1.Intro

github : https://github.com/CreatorsStack/CreatorDB

lab1實現資料庫基本的儲存邏輯結構，具體包括：Tuple,TupleDesc,HeapPage,HeapFile,SeqScan, BufferPool等。

• Tuple和TupleDesc是資料庫表的最基本元素了。Tuple就是一個若干個Field的，TupleDesc則是一個表的meta-data，包括每列的field name和type。
• HeapPage和HeapFile都分別是Page和DbFile interface的實現
• BufferPool是用來做快取的，getPage會優先從這裡拿，如果沒有，才會呼叫File的readPage去從檔案中讀取對應page，disk中讀入的page會快取在其中。
• SeqScan用來遍歷一個table的所有tuple，包裝了HeapFile的iterator。

畫了個大概的關係圖：

2.SimpleDB Architecture and Implementation Guide

2.1. The Database Class

Database類提供了database中要用到的靜態全域性物件。其中，包括了訪問catalog(database中所有表的集合)、buffer pool(現在駐留在記憶體中所有資料庫檔案頁的集合)以及log file的方法。在這個lab中不需要關心log file。

2.2. Fields and Tuples

資料庫中，行被稱為記錄(record)或元組(Tuple)

Exercise 1

Implement the skeleton methods in:

• src/simpledb/TupleDesc.java
• src/simpledb/Tuple.java

At this point, your code should pass the unit tests TupleTest and TupleDescTest. At this point, modifyRecordId() should fail because you havn't implemented it yet.

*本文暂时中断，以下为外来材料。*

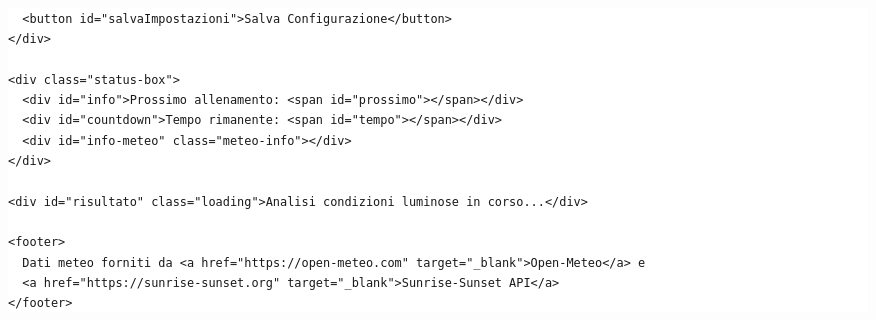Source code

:       <button id="salvaImpostazioni">Salva Configurazione</button>
    </div>

    <div class="status-box">
      <div id="info">Prossimo allenamento: <span id="prossimo"></span></div>
      <div id="countdown">Tempo rimanente: <span id="tempo"></span></div>
      <div id="info-meteo" class="meteo-info"></div>
    </div>

    <div id="risultato" class="loading">Analisi condizioni luminose in corso...</div>

    <footer>
      Dati meteo forniti da <a href="https://open-meteo.com" target="_blank">Open-Meteo</a> e 
      <a href="https://sunrise-sunset.org" target="_blank">Sunrise-Sunset API</a>
    </footer>
  </div>

  <script>
    // Nomi dei giorni in italiano
    const giorniSettimana = [
      'Domenica', 'Lunedì', 'Martedì', 'Mercoledì', 
      'Giovedì', 'Venerdì', 'Sabato'
    ];

    // Coordinate delle città italiane principali
    const cittaItaliane = {
      "Bologna": { lat: 44.4949, lng: 11.3426 },
      "Milano": { lat: 45.4642, lng: 9.1900 },
      "Roma": { lat: 41.9028, lng: 12.4964 },
      "Torino": { lat: 45.0703, lng: 7.6869 },
      "Napoli": { lat: 40.8518, lng: 14.2681 },
      "Firenze": { lat: 43.7696, lng: 11.2558 },
      "Genova": { lat: 44.4056, lng: 8.9463 },
      "Palermo": { lat: 38.1157, lng: 13.3615 },
      "Catania": { lat: 37.5023, lng: 15.0873 },
      "Trento": { lat: 46.0667, lng: 11.1167 }
    };

    // Impostazioni predefinite
    let impostazioniAllenamenti = {
      giorni: [false, false, true, false, true, false, false],
      orariInizio: ['18:30', '18:30', '18:30', '18:30', '18:30', '18:30', '18:30'],
      orariFine: ['20:00', '20:00', '20:00', '20:00', '20:00', '20:00', '20:00'],
      citta: "Bologna",
      lat: 44.4949,
      lng: 11.3426
    };

    // Carica le impostazioni salvate
    function caricaImpostazioni() {
      const salvate = localStorage.getItem('impostazioniAllenamenti');
      if (salvate) {
        const impostazioniParse = JSON.parse(salvate);
        // Mantieni compatibilità con le versioni precedenti
        impostazioniAllenamenti = { ...impostazioniAllenamenti, ...impostazioniParse };
        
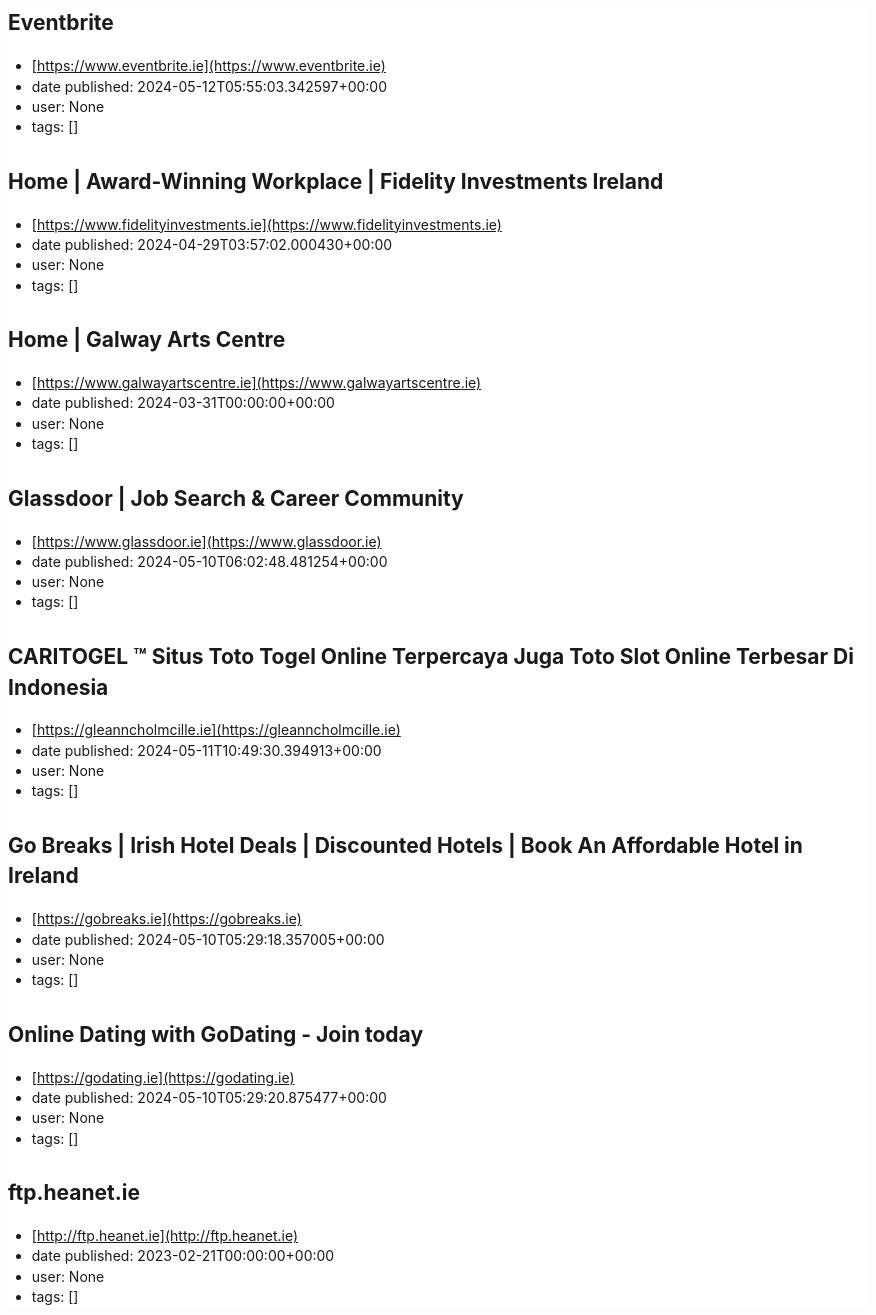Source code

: ## Eventbrite
 - [https://www.eventbrite.ie](https://www.eventbrite.ie)
 - date published: 2024-05-12T05:55:03.342597+00:00
 - user: None
 - tags: []

## Home | Award-Winning Workplace | Fidelity Investments Ireland
 - [https://www.fidelityinvestments.ie](https://www.fidelityinvestments.ie)
 - date published: 2024-04-29T03:57:02.000430+00:00
 - user: None
 - tags: []

## Home | Galway Arts Centre
 - [https://www.galwayartscentre.ie](https://www.galwayartscentre.ie)
 - date published: 2024-03-31T00:00:00+00:00
 - user: None
 - tags: []

## Glassdoor | Job Search & Career Community
 - [https://www.glassdoor.ie](https://www.glassdoor.ie)
 - date published: 2024-05-10T06:02:48.481254+00:00
 - user: None
 - tags: []

## CARITOGEL ™ Situs Toto Togel Online Terpercaya Juga Toto Slot Online Terbesar Di Indonesia
 - [https://gleanncholmcille.ie](https://gleanncholmcille.ie)
 - date published: 2024-05-11T10:49:30.394913+00:00
 - user: None
 - tags: []

## Go Breaks | Irish Hotel Deals | Discounted Hotels | Book An Affordable Hotel in Ireland
 - [https://gobreaks.ie](https://gobreaks.ie)
 - date published: 2024-05-10T05:29:18.357005+00:00
 - user: None
 - tags: []

## Online Dating with GoDating - Join today
 - [https://godating.ie](https://godating.ie)
 - date published: 2024-05-10T05:29:20.875477+00:00
 - user: None
 - tags: []

## ftp.heanet.ie
 - [http://ftp.heanet.ie](http://ftp.heanet.ie)
 - date published: 2023-02-21T00:00:00+00:00
 - user: None
 - tags: []
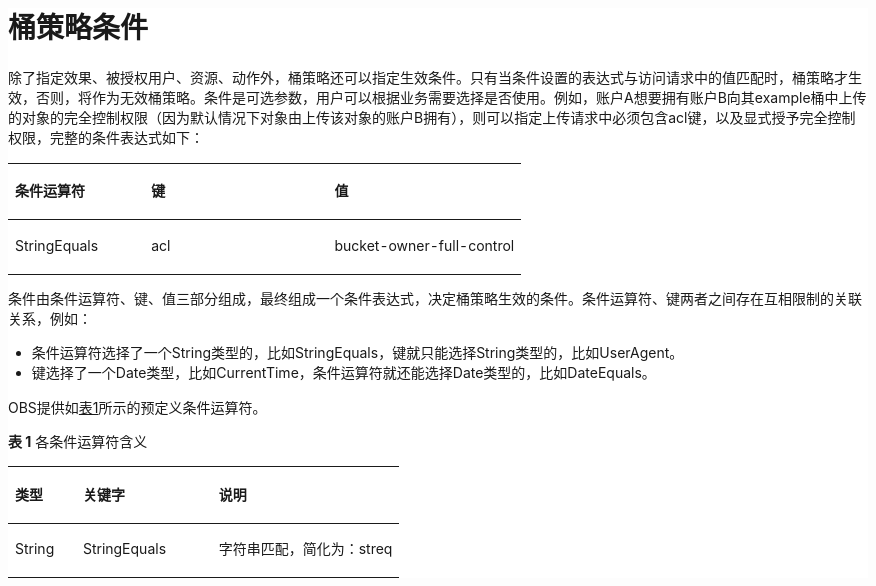 # 桶策略条件<a name="obs_03_0052"></a>

除了指定效果、被授权用户、资源、动作外，桶策略还可以指定生效条件。只有当条件设置的表达式与访问请求中的值匹配时，桶策略才生效，否则，将作为无效桶策略。条件是可选参数，用户可以根据业务需要选择是否使用。例如，账户A想要拥有账户B向其example桶中上传的对象的完全控制权限（因为默认情况下对象由上传该对象的账户B拥有），则可以指定上传请求中必须包含acl键，以及显式授予完全控制权限，完整的条件表达式如下：

<a name="table4665122635716"></a>
<table><thead align="left"><tr id="row18929192605713"><th class="cellrowborder" valign="top" width="26.529999999999998%" id="mcps1.1.4.1.1"><p id="p1692982625718"><a name="p1692982625718"></a><a name="p1692982625718"></a>条件运算符</p>
</th>
<th class="cellrowborder" valign="top" width="35.709999999999994%" id="mcps1.1.4.1.2"><p id="p1192982612571"><a name="p1192982612571"></a><a name="p1192982612571"></a>键</p>
</th>
<th class="cellrowborder" valign="top" width="37.76%" id="mcps1.1.4.1.3"><p id="p792920265579"><a name="p792920265579"></a><a name="p792920265579"></a>值</p>
</th>
</tr>
</thead>
<tbody><tr id="row1793012695713"><td class="cellrowborder" valign="top" width="26.529999999999998%" headers="mcps1.1.4.1.1 "><p id="p09301626135716"><a name="p09301626135716"></a><a name="p09301626135716"></a>StringEquals</p>
</td>
<td class="cellrowborder" valign="top" width="35.709999999999994%" headers="mcps1.1.4.1.2 "><p id="p12930192616574"><a name="p12930192616574"></a><a name="p12930192616574"></a>acl</p>
</td>
<td class="cellrowborder" valign="top" width="37.76%" headers="mcps1.1.4.1.3 "><p id="p693019269573"><a name="p693019269573"></a><a name="p693019269573"></a>bucket-owner-full-control</p>
</td>
</tr>
</tbody>
</table>

条件由条件运算符、键、值三部分组成，最终组成一个条件表达式，决定桶策略生效的条件。条件运算符、键两者之间存在互相限制的关联关系，例如：

-   条件运算符选择了一个String类型的，比如StringEquals，键就只能选择String类型的，比如UserAgent。
-   键选择了一个Date类型，比如CurrentTime，条件运算符就还能选择Date类型的，比如DateEquals。

OBS提供如[表1](#table16670126115713)所示的预定义条件运算符。

**表 1**  各条件运算符含义

<a name="table16670126115713"></a>
<table><thead align="left"><tr id="row15930026105710"><th class="cellrowborder" valign="top" width="17.349999999999998%" id="mcps1.2.4.1.1"><p id="p18930526125711"><a name="p18930526125711"></a><a name="p18930526125711"></a>类型</p>
</th>
<th class="cellrowborder" valign="top" width="34.69%" id="mcps1.2.4.1.2"><p id="p2930326195720"><a name="p2930326195720"></a><a name="p2930326195720"></a>关键字</p>
</th>
<th class="cellrowborder" valign="top" width="47.96%" id="mcps1.2.4.1.3"><p id="p11930826135715"><a name="p11930826135715"></a><a name="p11930826135715"></a>说明</p>
</th>
</tr>
</thead>
<tbody><tr id="row4930826175711"><td class="cellrowborder" rowspan="6" valign="top" width="17.349999999999998%" headers="mcps1.2.4.1.1 "><p id="p993072619572"><a name="p993072619572"></a><a name="p993072619572"></a>String</p>
</td>
<td class="cellrowborder" valign="top" width="34.69%" headers="mcps1.2.4.1.2 "><p id="p1393042619575"><a name="p1393042619575"></a><a name="p1393042619575"></a>StringEquals</p>
</td>
<td class="cellrowborder" valign="top" width="47.96%" headers="mcps1.2.4.1.3 "><p id="p109301126185714"><a name="p109301126185714"></a><a name="p109301126185714"></a>字符串匹配，简化为：streq</p>
</td>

TupleDesc主要定義了Tuple結構，這裡是一個TDItem型別的陣列，一個TDItem物件包括fieldType和fieldName兩個屬性，通過這兩個屬性描述資料庫的行。

TupleDesc.java程式碼如下：

    private List<TDItem> descList;

    private int          fieldNum;


    public static class TDItem implements Serializable {

        private static final long serialVersionUID = 1L;

        /**
         * The type of the field
         * */
        public final Type         fieldType;

        /**
         * The name of the field
         * */
        public String             fieldName;

        public TDItem(Type t, String n) {
            this.fieldName = n;
            this.fieldType = t;
        }
    }


    public TupleDesc(Type[] typeAr, String[] fieldAr) {
        // some code goes here
        if (typeAr.length != fieldAr.length) {
            throw new IllegalArgumentException("The typeAr length must be equal than fieldAr length");
        }
        this.descList = new ArrayList<>(typeAr.length);
        this.fieldNum = typeAr.length;
        for (int i = 0; i < typeAr.length; i++) {
            final TDItem item = new TDItem(typeAr[i], fieldAr[i]);
            this.descList.add(item);
        }
    }

Tuple程式碼如下：

    private TupleDesc         tupleDesc;
    private Field[]           fields;
    private RecordId          recordId;


    public Tuple(TupleDesc td) {
        // some code goes here
        this.tupleDesc = td;
        this.fields = new Field[this.tupleDesc.numFields()];
    }


    public void setField(int i, Field f) {
        // some code goes here
        if (i >= this.tupleDesc.numFields()) {
            return;
        }
        this.fields[i] = f;
    }

2.3. Catalog

catalog類描述的是資料庫例項。包含了資料庫現有的表資訊以及表的schema資訊。現在需要實現新增新表的功能，以及從特定的表中提取資訊。提取資訊時通過表對應的TupleDesc物件決定操作的欄位型別和數量。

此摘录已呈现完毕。